Tutorial 6: Generating an RSS/Atom Feed from a Product Search

Generating an RSS/Atom Feed from a Product Search

In this tutorial will go over configuring screen-scraper to generate an RSS or Atom feed based on extracted data. We will continue on using the "Shopping Site" scraping session we generated in Tutorial 2. In order to use the RSS/Atom functionality you need to be using the Enterprise Edition of screen-scraper.

If you haven't already gone through Tutorial 2, this tutorial will make more sense if you do so first.

If you decided not to go through Tutorial 2, or don't still have the scraping session and scripts you created in it, you can download and import them into screen-scraper by following these steps:

  1. Download the zip file located here and unzip it. You should now have an "interpreted_java" directory and a "vbscript" directory.
  2. If you're running Windows, and prefer to program in VBScript, import the "Shopping Site (Scraping Session).sss" scraping session located in the "vbscript" directory; otherwise, import the one located in the "interpreted_java" directory. Instructions on importing objects into screen-scraper can be found here.

Once you've got the scraping session imported into screen-scraper you're ready to roll. Click on the "Tutorial Details" link below to get going.

Tutorial 6: Page 2: Tutorial Details

Tutorial Details

Before going on, take a minute to read over the Generating RSS and Atom Feeds page in our documentation. That should give you a basic overview.

We're going to configure our "Shopping Site" scraping session so that it generates a feed of products based on a search parameter. That is, we'll give it a search keyword (e.g., "bug" or "dvd"), it will extract the product data, then create an XML feed out of the scraped data. For testing purposes we'll just access the XML feed from a web browser, though you could just as easily access it from an RSS/Atom reader.
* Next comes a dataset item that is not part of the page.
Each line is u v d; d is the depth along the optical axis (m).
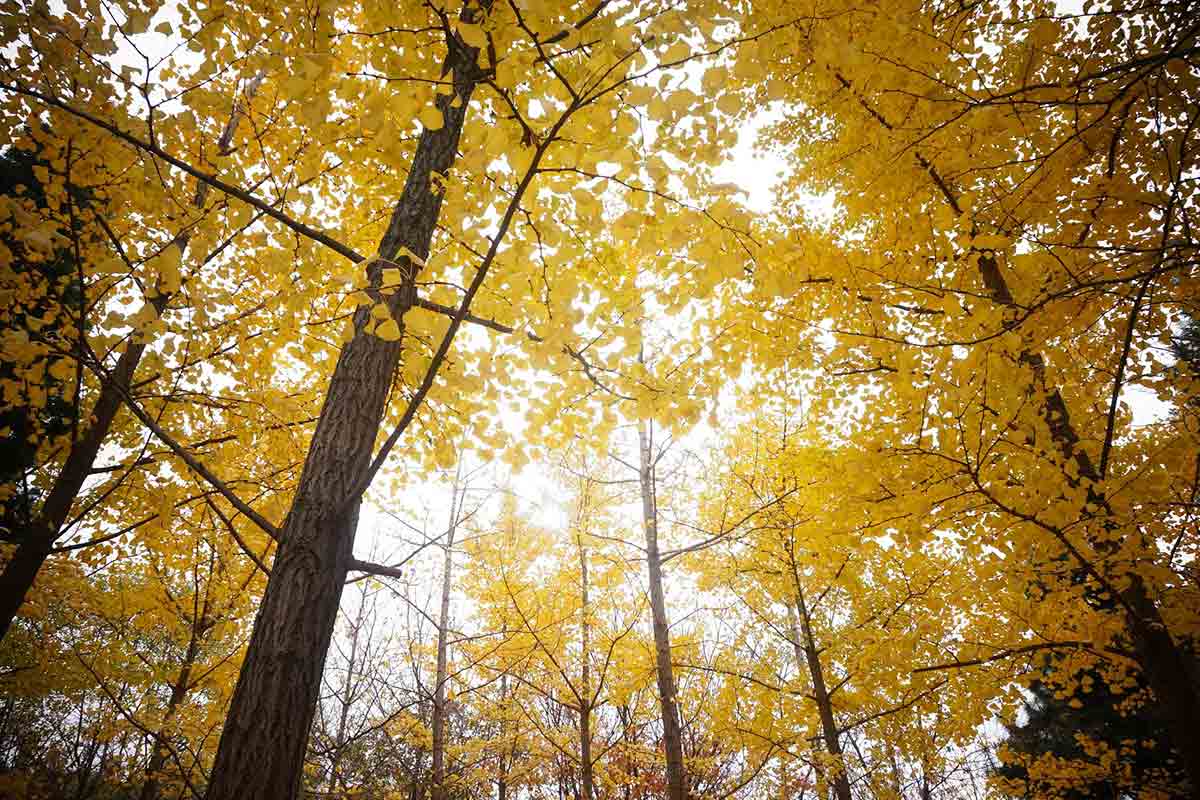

Tutorial 6: Page 3: Setting Up the Scraping Session

Setting Up the Scraping Session

If you read over the Generating RSS and Atom Feeds page you can probably guess at how we'll need to modify the scraping session. Let's start by altering the name of the extractor pattern that grabs the product details. In screen-scraper click on the "Details page" scrapeable file for the "Shopping Site" scraping session, then click the "Extractor Patterns" tab. Change the name of the extractor pattern from "PRODUCTS" to "XML_FEED". This pattern will extract out the DataSet that will hold our entire feed. We'll now need to designate the fields for the individual items in the feed. Click on the "Sub-Extractor Patterns" tab for our feed. There are several fields we're extracting, but for the sake of simplicity we'll just deal with two of them. For the "TITLE" portion of our feed we're in luck because we already have a "TITLE" sub-extractor pattern. For the "DESCRIPTION" part of the feed item we're not currently extracting the full description from the product details page. Just for the sake of providing an example let's use the "MODEL" field instead. Change the name of the "MODEL" sub-extractor pattern to "DESCRIPTION" so that it looks like this:

>Model: ~@DESCRIPTION@~<

There are two more elements we need for our XML feed: "LINK" and "PUBLISHED_DATE". We're obviously not extracting either of these, so let's write a quick script to set them for us. Create a new script by clicking on the pencil and paper icon in the button bar. Give the script the name "Set URL and published date". Copy and paste this in for the text of the script:

// Set the "LINK" element to the URL of the current product details page.
dataRecord.put( "LINK", scrapeableFile.getCurrentURL() );

// Create a formatted date representing the current date.
dataRecord.put( "PUBLISHED_DATE", new Date() );

Once you've created the script associate it with the "XML_FEED" extractor pattern by clicking on the "Details page" scrapeable file, then on the "Extractor Patterns" tab. Click on the "Add Script" button, select "Set URL and published date" under the "Script Name" column, and "After each pattern application" under the "When to Run" column.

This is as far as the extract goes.